[The problem]:
Transcribe all the data below exactly, leaving its pictures out.

[Recorded information]:
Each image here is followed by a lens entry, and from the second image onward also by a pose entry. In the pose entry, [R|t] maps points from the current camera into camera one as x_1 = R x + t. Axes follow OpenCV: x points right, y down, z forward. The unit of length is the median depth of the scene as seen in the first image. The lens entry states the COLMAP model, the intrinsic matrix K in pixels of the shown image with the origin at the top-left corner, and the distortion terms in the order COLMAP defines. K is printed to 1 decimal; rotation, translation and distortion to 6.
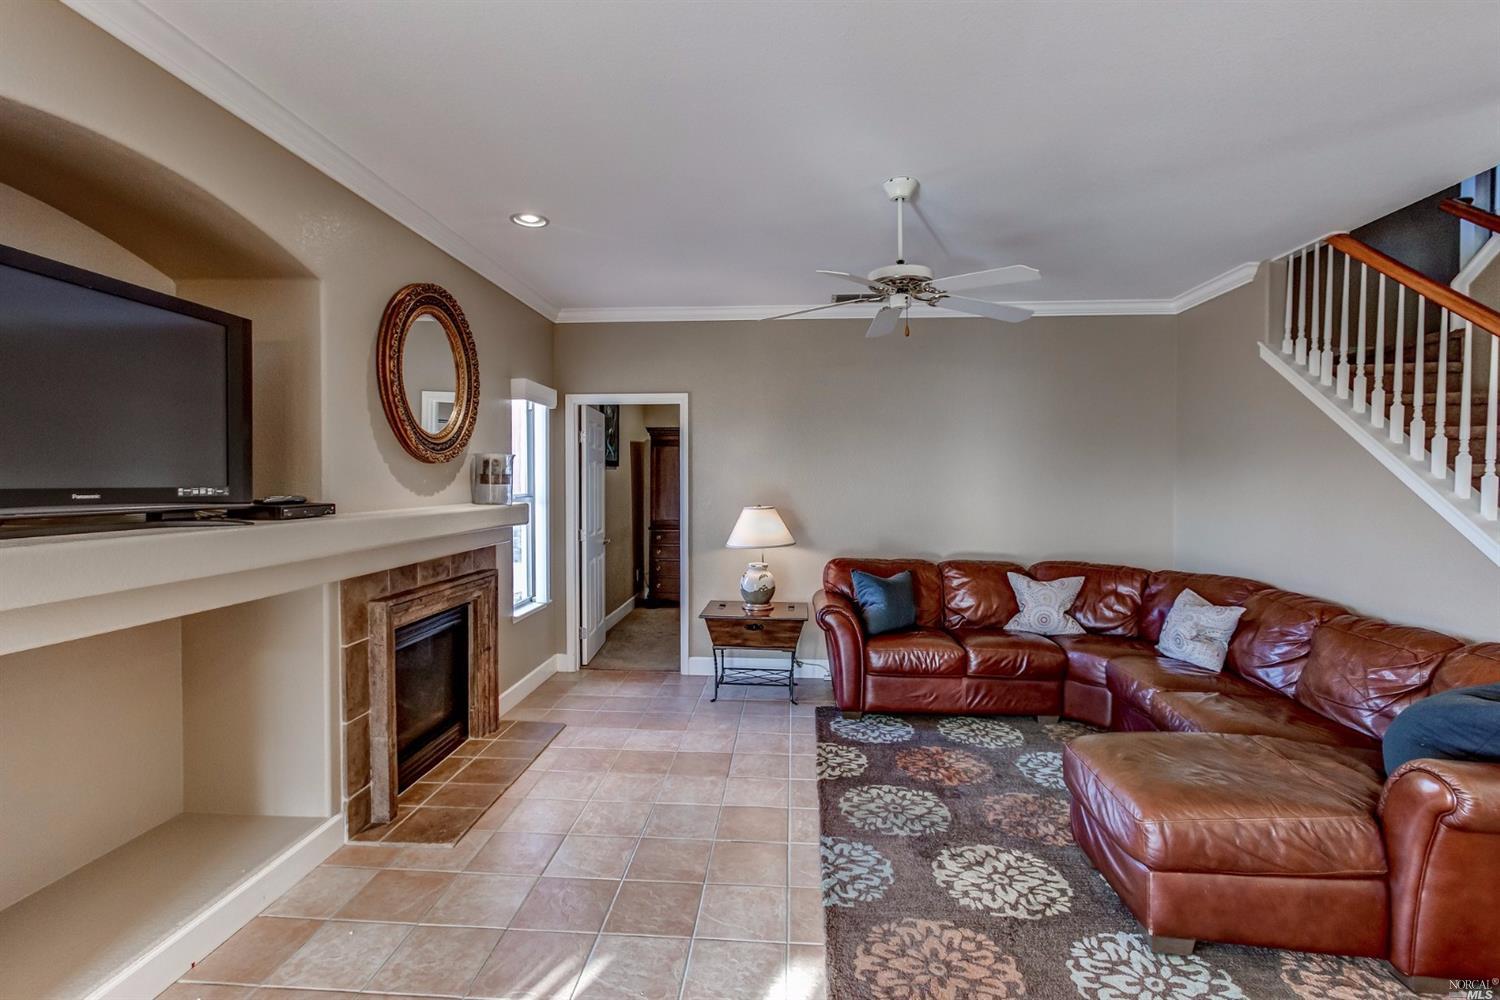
lens RADIAL K [[680.8, 0, 740.5], [0, 680.8, 494.0], [0, 0, 1]] dist [-0.000905, 0.002625]
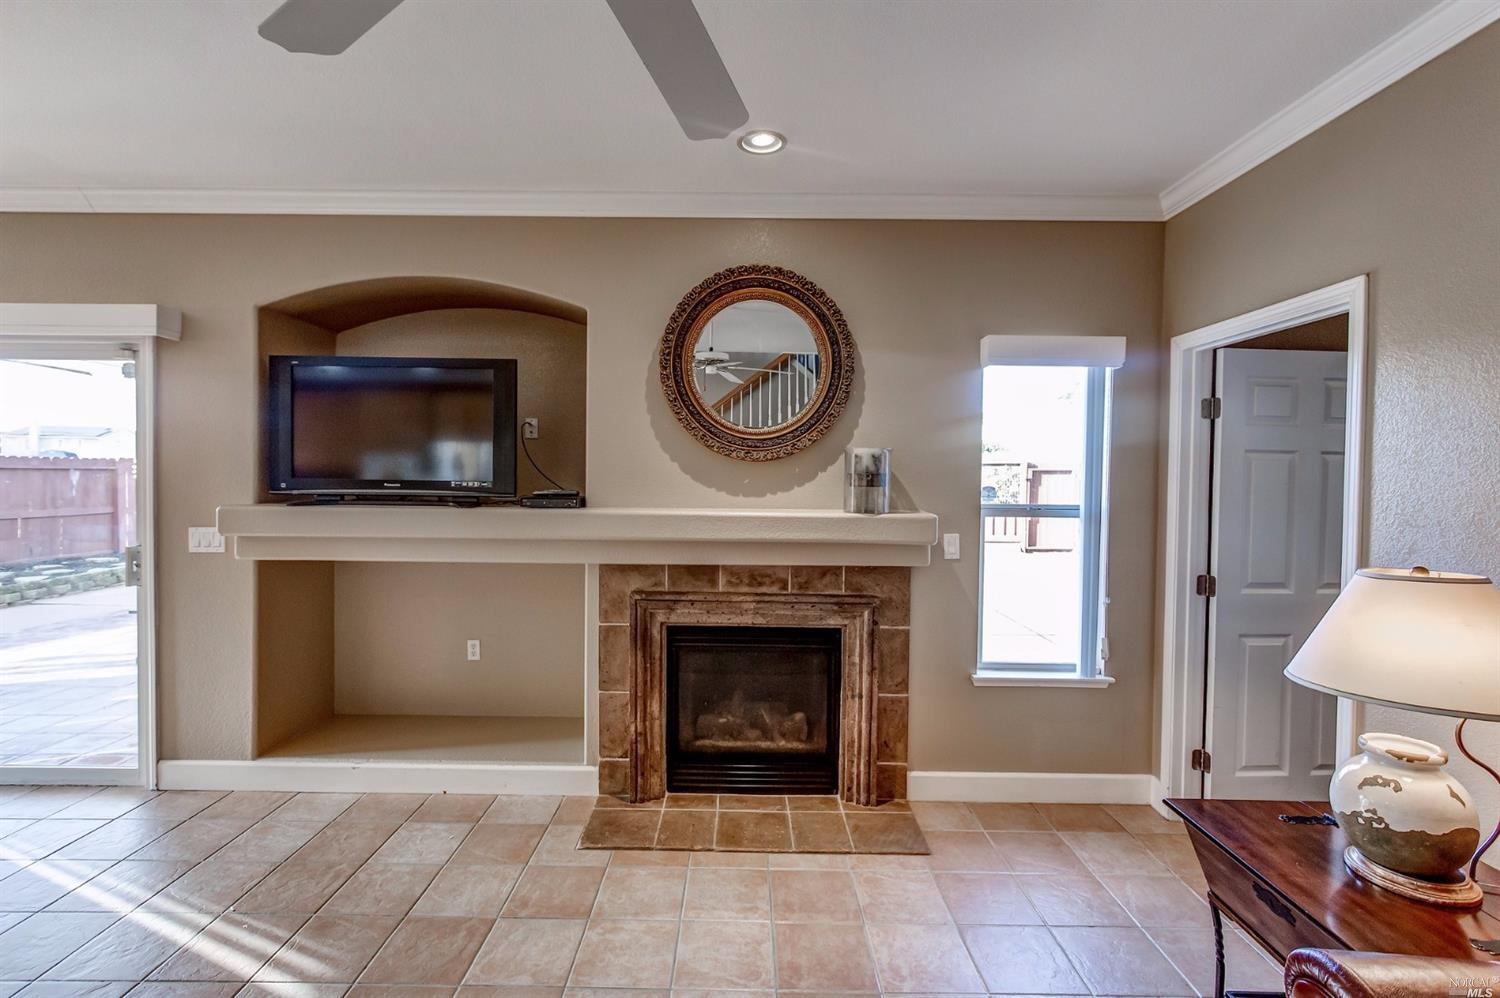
lens RADIAL K [[680.8, 0, 740.5], [0, 680.8, 493.0], [0, 0, 1]] dist [-0.000905, 0.002625]
pose [[0.073080, 0.019713, -0.997131, 0.476588], [-0.031594, 0.999349, 0.017441, -0.018678], [0.996826, 0.030229, 0.073655, 0.959909]]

[Result]:
Each image here is followed by a lens entry, and from the second image onward also by a pose entry. In the pose entry, [R|t] maps points from the current camera into camera one as x_1 = R x + t. Axes follow OpenCV: x points right, y down, z forward. The unit of length is the median depth of the scene as seen in the first image. The lens entry states the COLMAP model, the intrinsic matrix K in pixels of the shown image with the origin at the top-left corner, and the distortion terms in the order COLMAP defines. K is printed to 1 decimal; rotation, translation and distortion to 6.
lens RADIAL K [[680.8, 0, 740.5], [0, 680.8, 494.0], [0, 0, 1]] dist [-0.000905, 0.002625]
lens RADIAL K [[680.8, 0, 740.5], [0, 680.8, 493.0], [0, 0, 1]] dist [-0.000905, 0.002625]
pose [[0.073080, 0.019713, -0.997131, 0.476588], [-0.031594, 0.999349, 0.017441, -0.018678], [0.996826, 0.030229, 0.073655, 0.959909]]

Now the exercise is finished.